Exercise details: Excluding pictures, give the entries again exactly as they appear.

Entries shown:
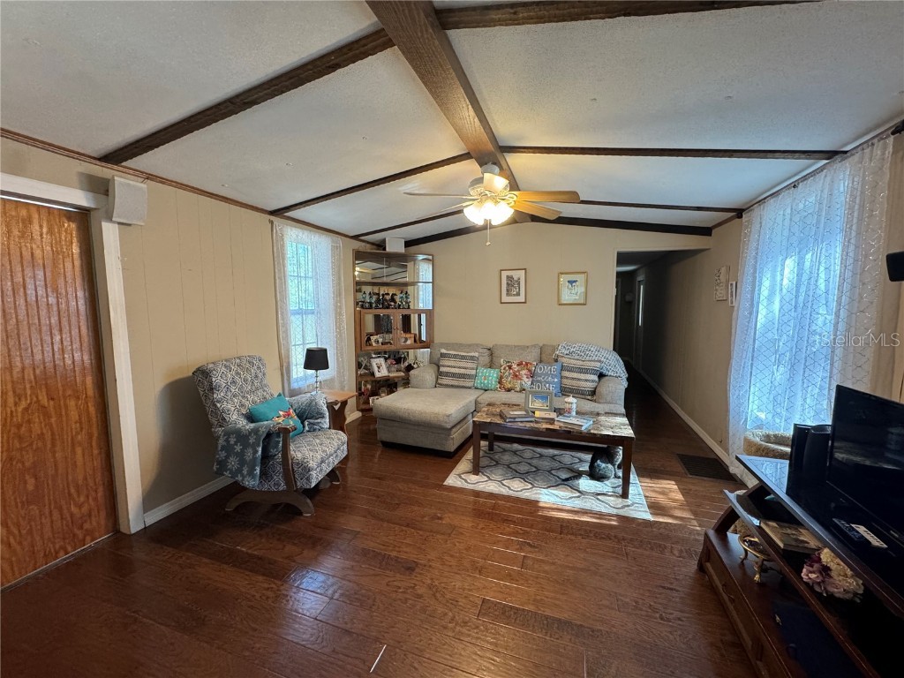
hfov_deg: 102.1
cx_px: 452
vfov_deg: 85.7
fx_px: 366
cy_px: 339
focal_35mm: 14
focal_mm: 2.22
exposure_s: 1/120
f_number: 2.2
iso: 250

Output for this task:
hfov_deg: 102.1
cx_px: 452
vfov_deg: 85.7
fx_px: 366
cy_px: 339
focal_35mm: 14
focal_mm: 2.22
exposure_s: 1/120
f_number: 2.2
iso: 250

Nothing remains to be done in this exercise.